Von Katja Bothe | 26.04.2011
    "Ich hab so eine Asthmatik seit 15 Jahren, die eben allergisch bedingt ist, Hausstauballergie, Haarallergie."

    "Mal rote Pusteln, mal verschwinden die wieder."

    "Und je nachdem, wie die Pollen so sind. Manchmal hab ich ein Jahr Ruhe, und dann wird's ganz schlimm. Dies Jahr war's ziemlich extrem mit dem Pollenflug wohl und das geht dann direkt auf die Bronchien und auf die Lunge und dann krieg ich ganz schlecht Luft."

    "Besonders wenn's frisch geschnitten ist, dann kann ich nicht aufm Gras liegen, dann krieg ich direkt Quaddeln auf der Haut."

    Heuschnupfen, Ausschläge, Juckflechte: Allergien sind auf dem Vormarsch. Das bestätigt auch eine gerade beendete weltweit durchgeführte Studie an zwei Millionen Schulkindern, die zu einigen erstaunlichen Schlüssen kommt. Koordinator für die beiden deutschen Studienorte Münster und Greifswald war Prof. Ulrich Keil, ehemaliger Direktor des Instituts für Epidemiologie der Universität Münster.

    "Asthmatische und allergische Symptome hängen offenbar mit der Verwestlichung zusammen. Das heißt in Industrieländern wie zum Beispiel Großbritannien, USA, Neuseeland, Australien, in diesen Ländern haben wir die höchsten Raten an Asthma und Allergien bei Jugendlichen gefunden."

    In Entwicklungs- und Schwellenländern in Afrika oder Asien sind Allergien dagegen fast unbekannt. Diese Erkenntnis hat einen ehemaligen Kollegen des Wissenschaftlers zu der ironischen Bemerkung veranlasst, die englische Sprache sei Voraussetzung, Allergien zu bekommen.

    "Der größte Unterschied in Europa war zwischen Albanien und England. 30 Prozent in England Asthmasymptome und nur drei Prozent in Albanien."

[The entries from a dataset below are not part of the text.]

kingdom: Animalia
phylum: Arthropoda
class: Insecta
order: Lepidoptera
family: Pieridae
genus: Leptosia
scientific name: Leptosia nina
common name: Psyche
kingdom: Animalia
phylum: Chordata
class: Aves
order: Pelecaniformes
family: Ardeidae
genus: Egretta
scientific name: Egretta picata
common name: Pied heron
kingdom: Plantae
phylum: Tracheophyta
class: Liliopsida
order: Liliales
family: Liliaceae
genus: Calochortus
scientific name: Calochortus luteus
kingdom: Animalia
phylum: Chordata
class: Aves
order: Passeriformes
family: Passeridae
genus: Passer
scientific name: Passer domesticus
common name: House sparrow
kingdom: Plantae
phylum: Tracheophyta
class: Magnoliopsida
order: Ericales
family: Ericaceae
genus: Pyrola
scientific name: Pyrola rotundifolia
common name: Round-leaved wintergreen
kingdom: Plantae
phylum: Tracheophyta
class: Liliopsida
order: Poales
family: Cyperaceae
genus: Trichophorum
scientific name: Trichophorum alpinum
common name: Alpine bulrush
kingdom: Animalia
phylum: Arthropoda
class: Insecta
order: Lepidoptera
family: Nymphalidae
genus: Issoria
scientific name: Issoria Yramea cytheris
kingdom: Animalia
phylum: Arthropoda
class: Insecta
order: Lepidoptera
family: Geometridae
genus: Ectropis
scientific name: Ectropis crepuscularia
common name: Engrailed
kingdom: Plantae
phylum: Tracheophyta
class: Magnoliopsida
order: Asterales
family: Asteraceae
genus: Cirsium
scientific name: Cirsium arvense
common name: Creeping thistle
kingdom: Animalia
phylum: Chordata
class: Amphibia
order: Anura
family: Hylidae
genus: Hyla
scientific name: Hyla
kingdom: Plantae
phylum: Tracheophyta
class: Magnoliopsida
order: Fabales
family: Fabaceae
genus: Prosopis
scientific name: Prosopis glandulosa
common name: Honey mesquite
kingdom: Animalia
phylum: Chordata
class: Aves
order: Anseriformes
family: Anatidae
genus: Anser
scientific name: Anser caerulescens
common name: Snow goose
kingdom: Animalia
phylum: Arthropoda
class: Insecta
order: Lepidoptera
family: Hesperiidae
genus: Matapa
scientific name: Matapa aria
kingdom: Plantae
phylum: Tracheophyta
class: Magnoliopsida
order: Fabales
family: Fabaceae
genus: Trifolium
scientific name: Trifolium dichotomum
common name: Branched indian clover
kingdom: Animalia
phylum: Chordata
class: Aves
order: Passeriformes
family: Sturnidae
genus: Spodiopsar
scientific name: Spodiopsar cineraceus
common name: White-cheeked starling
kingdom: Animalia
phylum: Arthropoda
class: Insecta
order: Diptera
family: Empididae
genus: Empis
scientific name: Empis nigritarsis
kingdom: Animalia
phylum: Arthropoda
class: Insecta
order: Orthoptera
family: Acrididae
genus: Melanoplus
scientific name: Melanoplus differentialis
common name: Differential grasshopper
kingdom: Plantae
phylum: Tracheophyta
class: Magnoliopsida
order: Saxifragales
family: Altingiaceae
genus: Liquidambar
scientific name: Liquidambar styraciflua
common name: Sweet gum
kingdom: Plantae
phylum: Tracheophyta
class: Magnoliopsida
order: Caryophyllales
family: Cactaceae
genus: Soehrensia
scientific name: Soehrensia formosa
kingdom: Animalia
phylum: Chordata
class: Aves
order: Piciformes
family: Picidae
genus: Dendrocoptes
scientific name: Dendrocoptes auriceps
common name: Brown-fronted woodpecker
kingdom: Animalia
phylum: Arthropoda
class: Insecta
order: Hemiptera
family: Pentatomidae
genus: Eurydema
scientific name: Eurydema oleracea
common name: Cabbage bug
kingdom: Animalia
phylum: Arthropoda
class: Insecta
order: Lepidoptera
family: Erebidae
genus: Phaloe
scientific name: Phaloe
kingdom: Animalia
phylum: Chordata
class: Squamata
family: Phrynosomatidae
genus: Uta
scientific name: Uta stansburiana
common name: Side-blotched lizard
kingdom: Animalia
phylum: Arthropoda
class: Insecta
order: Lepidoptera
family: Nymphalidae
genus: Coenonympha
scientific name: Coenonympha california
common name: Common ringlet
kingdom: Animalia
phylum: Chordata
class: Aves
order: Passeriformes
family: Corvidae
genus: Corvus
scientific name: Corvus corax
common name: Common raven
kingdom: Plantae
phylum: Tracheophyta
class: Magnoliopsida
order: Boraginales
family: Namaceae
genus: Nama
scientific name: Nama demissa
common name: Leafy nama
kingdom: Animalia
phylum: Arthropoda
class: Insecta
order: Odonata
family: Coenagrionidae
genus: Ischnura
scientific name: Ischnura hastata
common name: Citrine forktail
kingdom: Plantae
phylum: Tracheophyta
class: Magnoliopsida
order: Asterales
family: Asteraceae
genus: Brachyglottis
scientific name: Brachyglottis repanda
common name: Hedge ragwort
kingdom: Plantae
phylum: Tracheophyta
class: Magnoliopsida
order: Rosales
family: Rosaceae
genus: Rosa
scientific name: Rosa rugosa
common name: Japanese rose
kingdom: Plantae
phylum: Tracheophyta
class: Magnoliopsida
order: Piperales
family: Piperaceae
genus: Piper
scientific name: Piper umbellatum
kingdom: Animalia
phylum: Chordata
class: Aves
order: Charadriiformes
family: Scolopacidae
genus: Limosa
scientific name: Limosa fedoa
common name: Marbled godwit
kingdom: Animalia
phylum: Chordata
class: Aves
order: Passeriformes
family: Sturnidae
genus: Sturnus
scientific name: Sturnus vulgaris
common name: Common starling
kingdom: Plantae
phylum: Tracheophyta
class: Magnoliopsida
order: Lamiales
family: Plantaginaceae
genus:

    Schuld daran ist natürlich nicht die englische Sprache. Sondern, so vermuten die Wissenschaftler, die übertrieben saubere und sterile Lebensweise in Industrienationen und die Ernährung. Die Internationale Studie "Asthma und Allergien in der Kindheit", kurz ISAAC wurde in 106 Ländern durchgeführt. Sie zeigt, dass zum Beispiel gestillte Kinder weniger Allergien haben als Kinder, die Milch aus der Flasche bekommen haben. Auch Bewegung und eine gesunde, naturverbundene Lebensweise der Eltern spielen eine Rolle. Prof. Ulrich Keil:

    "Wenn Kinder in Familien waren, in denen vernünftig gegessen wurde, keine Hamburger gefuttert wurden, dann hatten sie weniger Asthma und Allergien, auch aus Haushalten, in denen nicht geraucht wurde."

    Gut gegen Allergien ist fast alles, was auch gut ist gegen Herz-Kreislauf-Erkrankungen: Wenig Fleisch zum Beispiel, viel Obst und Gemüse, gesunde Öle wie Raps- oder Olivenöl statt Butter oder Margarine. Interessant übrigens, dass in Ostdeutschland Allergien seltener sind als in Westdeutschland. Als Grund dafür vermutet der Experte, dass die Kinder im Osten sehr früh schon in die Krippen gehen, wo sie mit Keimen konfrontiert werden und so eine bessere Immunabwehr entwickeln. Auf lange Sicht glaubt Prof. Ulrich Keil, dass Allergien als Menschheitsgeißel auch wieder verschwinden könnten:

    "Ich glaube, dass wir wirklich was gegen Asthma und Allergien tun können, indem wir uns vernünftig ernähren, das heißt dass wir uns mehr an das Vorbild der mediterranen Kost halten, und dann kann man schon die Prognose wagen, dass Asthma und Allergien zurück gehen."